There is also a lot of focus on the fiscal deficit and subsidies. India certainly needs to focus on inclusive growth, which means improving the capacity of the poor to lead decent lives and participate gainfully in the economy. Our social programmes cannot be compared to the entitlements available to people in countries like Greece. There is dire poverty in many parts of our country and we have to design our policies around this reality. We can live with high public spending if a large part of it is going into creating assets or implementing programmes that can have a multiplier effect. Studies and empirical evidence from countries that have invested in education and healthcare show that social spending does have a multiplier effect in the long term. China, for instance, is today reaping the benefits of spending heavily on social development in the seventies and eighties.

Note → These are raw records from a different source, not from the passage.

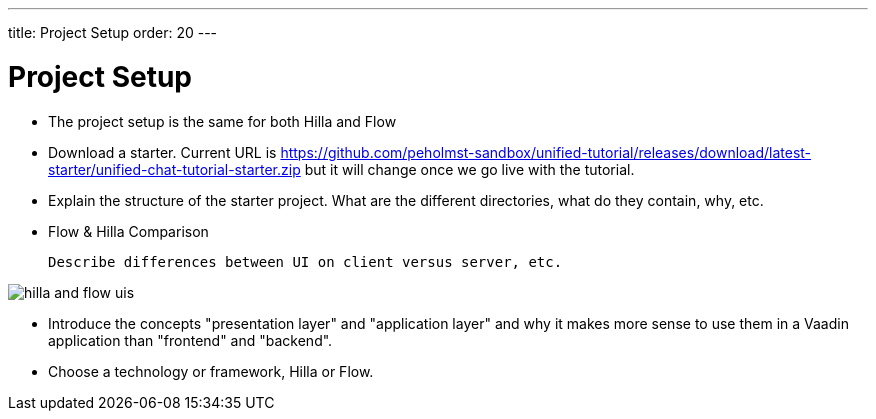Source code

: ---
title: Project Setup
order: 20
---

= Project Setup

- The project setup is the same for both Hilla and Flow

- Download a starter. Current URL is https://github.com/peholmst-sandbox/unified-tutorial/releases/download/latest-starter/unified-chat-tutorial-starter.zip but it will change once we go live with the tutorial.

- Explain the structure of the starter project. What are the different directories, what do they contain, why, etc.
// PETTER: provide list and explanation of directories and files.

- Flow & Hilla Comparison

  Describe differences between UI on client versus server, etc.
  
image::_images/hilla_and_flow_uis.png[]

  - Introduce the concepts "presentation layer" and "application layer" and why it makes more sense to use them in a Vaadin application than "frontend" and "backend".

- Choose a technology or framework, Hilla or Flow.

But to support this spending we need  revenues and that can come only from fast growth, which, in turn, requires investment. But investors are keeping their distance for various reasons. In addition to access to land and natural resources, there are now concerns about contract risks and anything requiring government licenses and permissions. There is no doubt that the Supreme Court canceling telecom licences reinforces the rule of law, but that has placed the responsibility on the government to display its ability to quickly sort out the consequences. I am aware of at least two big investors rolling up their plans for India in the past ten days. These fears have to be allayed. We spoke of power and telecom, but even in sectors like roads, ports and railways, we can spur private investment – reducing government spending and simultaneously boosting economic growth – with a clear and stable policy framework.

So we do need action on various fronts. I am very optimistic that we will see this happen and India will continue to power ahead.